**WHAT THE TASK REQUIRES**
Pull every line of the entries that has the word "drawn".

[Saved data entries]

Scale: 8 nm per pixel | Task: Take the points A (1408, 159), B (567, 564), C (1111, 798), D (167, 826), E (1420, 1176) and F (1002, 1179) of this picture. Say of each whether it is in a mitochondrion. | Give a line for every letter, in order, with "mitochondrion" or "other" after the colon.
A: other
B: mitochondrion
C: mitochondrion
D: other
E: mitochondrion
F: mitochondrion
...
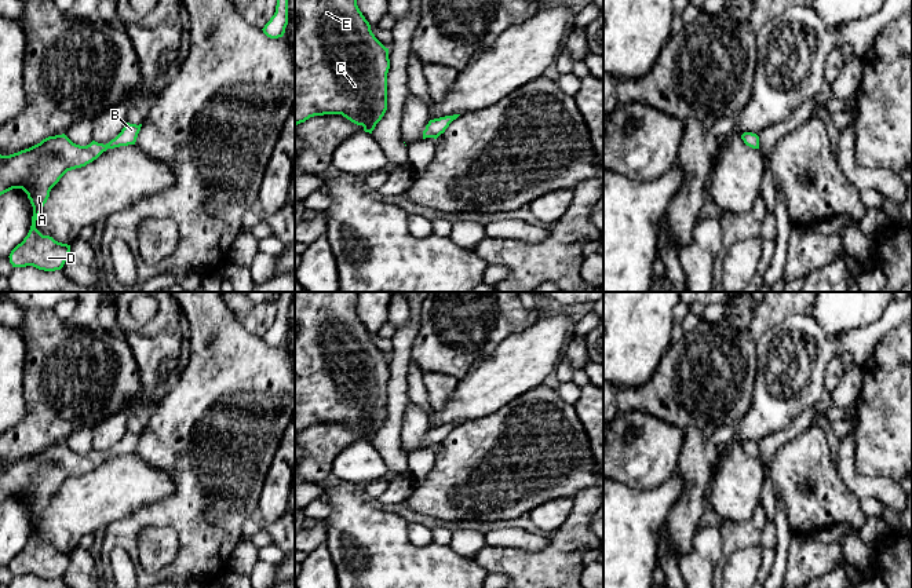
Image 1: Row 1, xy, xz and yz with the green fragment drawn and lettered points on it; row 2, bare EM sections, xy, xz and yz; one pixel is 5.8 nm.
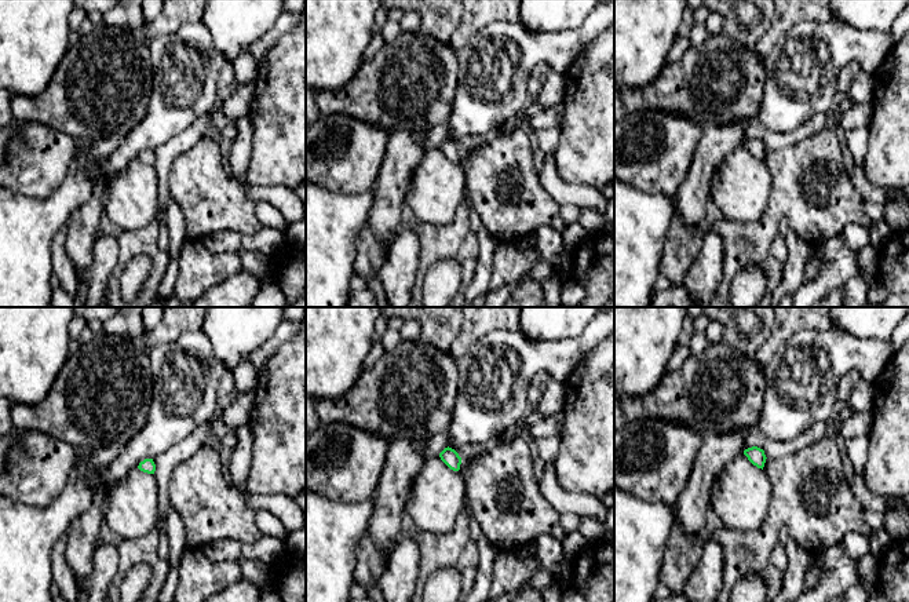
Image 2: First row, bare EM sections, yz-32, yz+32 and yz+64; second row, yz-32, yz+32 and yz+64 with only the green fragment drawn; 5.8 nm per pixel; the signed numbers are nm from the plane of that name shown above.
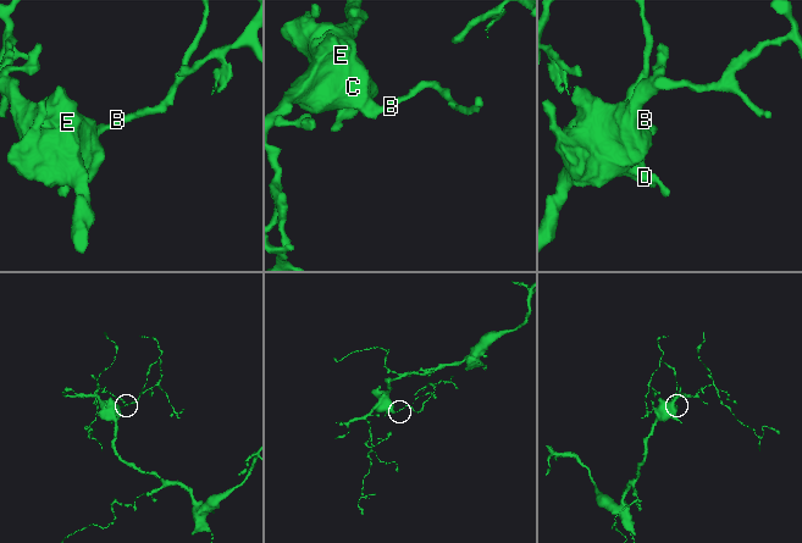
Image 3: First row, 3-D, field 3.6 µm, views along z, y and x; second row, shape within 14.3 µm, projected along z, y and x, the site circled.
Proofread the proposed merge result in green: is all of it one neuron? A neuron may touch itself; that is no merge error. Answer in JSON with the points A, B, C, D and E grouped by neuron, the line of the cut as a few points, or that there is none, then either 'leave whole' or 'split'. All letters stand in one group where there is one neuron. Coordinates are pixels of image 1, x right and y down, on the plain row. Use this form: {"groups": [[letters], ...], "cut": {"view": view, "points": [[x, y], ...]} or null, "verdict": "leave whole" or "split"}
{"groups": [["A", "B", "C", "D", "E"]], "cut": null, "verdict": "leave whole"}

**TASK RESULT**
Image 1: Row 1, xy, xz and yz with the green fragment drawn and lettered points on it; row 2, bare EM sections, xy, xz and yz; one pixel is 5.8 nm.
Image 2: First row, bare EM sections, yz-32, yz+32 and yz+64; second row, yz-32, yz+32 and yz+64 with only the green fragment drawn; 5.8 nm per pixel; the signed numbers are nm from the plane of that name shown above.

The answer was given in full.